A sabbatical is a period of one to two academic semesters during which faculty do not teach but instead are paid a portion of their salary to focus on doing research, developing pedagogy and publishing, often away from Walla Walla. In the past, Whitman’s sabbatical policy was extremely generous when compared to either other liberal arts colleges, or to large research universities. Faculty became eligible for sabbatical after only two years of teaching, which guaranteed that at any given time during a students’ four years at Whitman, a high percentage of faculty would be unavailable.
At most colleges, by contrast, faculty are not eligible to take sabbaticals until they have taught for at least six years. Under Whitman’s revised sabbatical policy, faculty will become eligible for sabbaticals after five years. This will keep faculty on campus more often for greater continuity in teaching, advising and thesis advising, and will reduce costs associated with hiring sabbatical replacements. Funding will be lowered to 90 percent of annual salary for a one-semester sabbatical (down from 100 percent after four years of teaching or 91 percent after two years) or 70 percent of annual salary for a full-year leave (from 82 percent after four years of teaching).
While there may be a small number of faculty for whom this change causes them to look farther afield than Whitman—and we certainly hope this is not the case—it is worth noting that even with these changes, we will still be able to focus on recruiting faculty with strong teaching and research interests.
What changes can students expect?
There will be some differences in how financial aid is calculated for students living off-campus. Financial aid funding for room and board will now be matched to state recommendations for housing and food costs, rather than the price of living on-campus. This is standard practice among some of our peer institutions and will provide a more accurate picture of juniors’ and seniors’ financial needs (right now, students are given the same financial aid budget for all four years).
The number of RAs will be lowered by five from the current number of 39. There is a discrepancy in the number of students served by different RA positions (with the smallest RA-student ratio at 1:4 and the largest at 1:26, depending on residence hall), so this change will actually create better equity across those positions while reducing costs.
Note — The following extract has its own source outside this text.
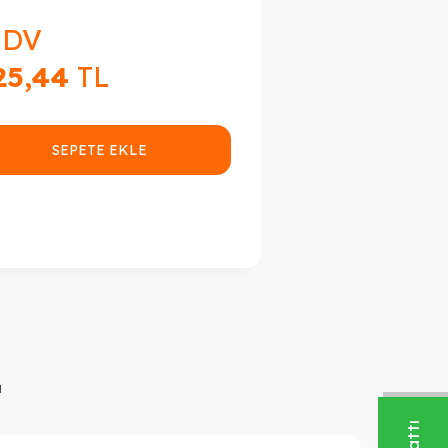
KDV
25,44
TL
SEPETE EKLE
a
For varsity athletics, we will work to share costs with non-conference teams at other schools to travel to Walla Walla so we can have more home games. This will reduce travel cost as well as missed class for our student athletes. We will also work with a single vendor to purchase athletic uniforms and equipment, lowering costs and streamlining ordering and apparel design.
What do the changes to lifecycle and facilities mean?
The lifecycle fund is where money is set aside in a reserve account to fund the replacement of building components (roofs, windows, carpet, etc.) when they reach the end of their useful lives. The College is lowering the contribution rate to a new level where funds will be available to meet the college’s needs for the next 17 years compared to the previous funding level in which funds would meet needs for 23 years. This leaves plenty of time to make future adjustments if needed.
Whitman will also replace older light fixtures with LEDs beginning in Fouts Center for Visual Arts, which will lead to long-term savings as well as align with our environmental sustainability goals.
Adapting to the demands of the pandemic caused considerable financial strain for the college. But it is not the whole story. There are real challenges ahead, and the future of the college depends on how effectively we invest in our people and programs, innovate our curriculum and meet our students where they are with financial aid.
These are always hard conversations, especially in a tight-knit community like Whitman—there is no avoiding that. While we believe the tradeoffs outlined above will not dramatically alter the makeup of the college, that does not mean they are not painful.
The next phase of this process is to envision the new and exciting things we can achieve, the new traditions we can create. As we continue to be more cost-conscious and thoughtful about how we use our resources and become more efficient over time, Whitman will be well-positioned not only to succeed in our mission, but to thrive.